Creative Existentialism: The Meaning of Write by Angie Powers

During a recent class I was teaching online, the conversation turned from story planning, goal setting and the like to the absolutely crappy feeling one can leave a writing conference with after seeing firsthand, and perhaps for the first time, the sheer volume of people, like ourselves, seeking the golden light of publication or at least representation.

As I listened to my students, reflecting on my own depression leaving such events and the hopelessness I have felt in the face of one more rejection, a little voice inside of me piped up and suggested: It doesn’t matter if you get published. Ever.

Needless to say, I found this confusing.

Getting published, you imagine, will shut that crappy voice in your head down. And the crappy voices in other people’s heads when you talk about writing. YOU NEED TO BE PUBLISHED otherwise you’re not a writer, you’re just someone who types. Maybe fast, maybe slow, but, let’s be honest, you’re just typing. So, what the hell was that little voice in my head talking about?

Of course it matters if you get published. But it does not matter to your long-term financial stability if you get published, statistically speaking. It does not impact your wittiness at cocktail parties no matter what is going on in other people’s heads, which probably isn’t about you anyway–you’re just being paranoid. Getting published says nothing about your ability to be a good parent, or a good friend, or whether or not you’re good in bed.  It merely means that through a particular kind of search you have connected with one small part of your audience; that is, an agent and an editor and a marketing department liked your book well enough to take a financial risk on it.

How big an audience do we need? Ironically, we might consider someone who had only connected with that agent, editor, and marketing department as more successful than someone who had without benefit of vetting from a publishing house, connected with an audience of thousands — through Wattpad, or Kindle or blogging, for example. You have all heard of books that sold for way too much money, and whose returns were way too small. And success may not look like what you think it does if you do get picked up for publication. An article on npr.org last year has some surprising statistics regarding the sales of award worthy books. To be concise, the number of books sold by authors nominated for the Man Booker last year was of the scale a midsize blog can easily boast if not best.

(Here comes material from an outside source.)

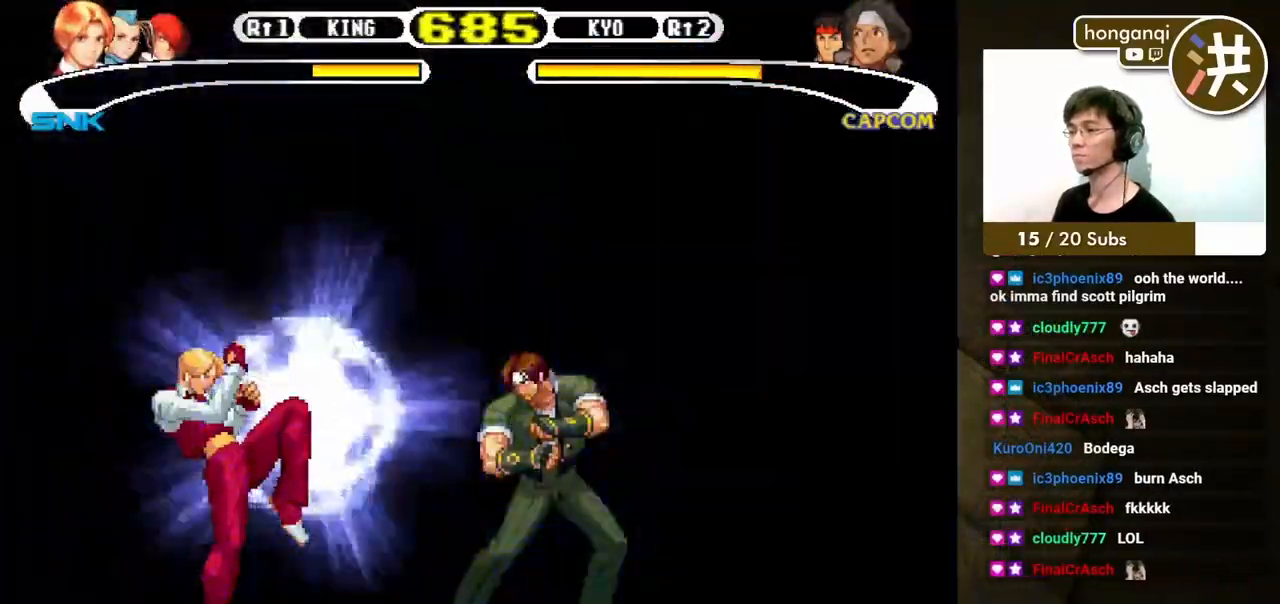
{"buttons": [], "events": [[333, "B", "up"], [433, "DPAD_DOWN", "up"], [433, "DPAD_LEFT", "up"]]}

For a new author without a pre-existing social  media platform, with the support of marketing and the publishing world, 9,000 copies is a really solid sales number. 

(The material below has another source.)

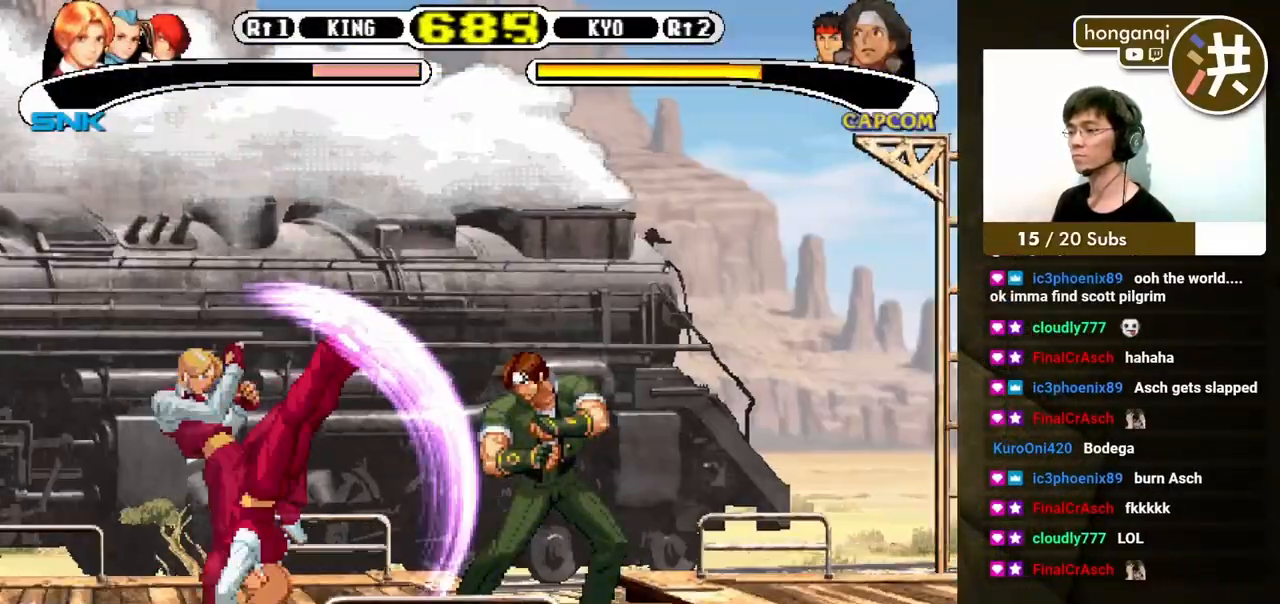
{"buttons": ["DPAD_DOWN", "DPAD_LEFT"], "events": [[350, "DPAD_DOWN", "down"], [367, "DPAD_LEFT", "down"]]}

This is not a plug for boosting your social media outreach. It’s a plug for making an intentional choice about how you perceive success, to define it in a way that builds from what really matters to you . Because, as our existential friends know, there is no meaning to your publishing but what you ascribe to publication.

If all you crave from publication is recognition, then, off with you. Chase the market, and I wish you luck. If what you need is the connection writing can offer, consider who and where your audience is because it might not be along New York’s clogged avenues. In fact the door behind which your audience waits may have itself moved from the office of a big publishing house to the front door of a local coffee shop.

I believe one of the reasons we seek to publish is not just the vetting, but that external permission publication can give us to continue this weird activity that soothes and consumes our souls. What if instead of seeking that hard-to-get asshole who will love us as long as we’re useful, we cultivate a friends-with-benefits thing with the earnest, well meaning neighbor in smaller spaces? With sales numbers outlined in the NPR article mentioned above, you could connect with a similar number of people by reading out at open mics or starting an account on Wattpad and writing your novel as a serial, just like good ol’ Charlie Dickens, as you conceivably could through a standard book contract.  And could we allow the response from that audience to be enough to give ourselves permission to keep at our weird activity? Can you choose a model of success that will keep you at the work, without succumbing to the heart-numbing pain of rejection?

What is the meaning you give publication in your creative life?

4 thoughts on “Creative Existentialism: The Meaning of Write by Angie Powers”

  1. Love it! Writing for me is also about connecting to stuff in my head, curiosity about where ideas I have might lead. I hope some of my writing connects to others eventually, but for now connecting all the little weird threads into one big, bright tapestry will be reward enough. I agree that some external appreciation (from a crowd in a coffee shop or even from a writing buddy) is important permission to continue doing this. Yup. Thanks for the good words!

  2. Angie, thank you so much for this!!! I write for the strange love of it. I sit in Elizabeth’s class each week and strange new things come out on the page. I do want to be published, but I also want to write and write. I’ve got other things going on in my life that keep me from writing 24/7 (law school) and there are other things I want to do in my life in addition to being published. I guess, for me, the victory is in loving the writing, doing the work to get it out there (when I can) and being thrilled just to have ‘found my people’ by hanging out in the Berkeley Book Writing World group… I know vicariously the sorrow writers can feel when they ‘get published’ and then there is radio silence out in the world. So thank you for writing about this!

    1. Mary! Love that you write for the “strange love” of it. I adore that phrase. I’m glad you found something useful in the blog and more importantly, you found your people! Yay!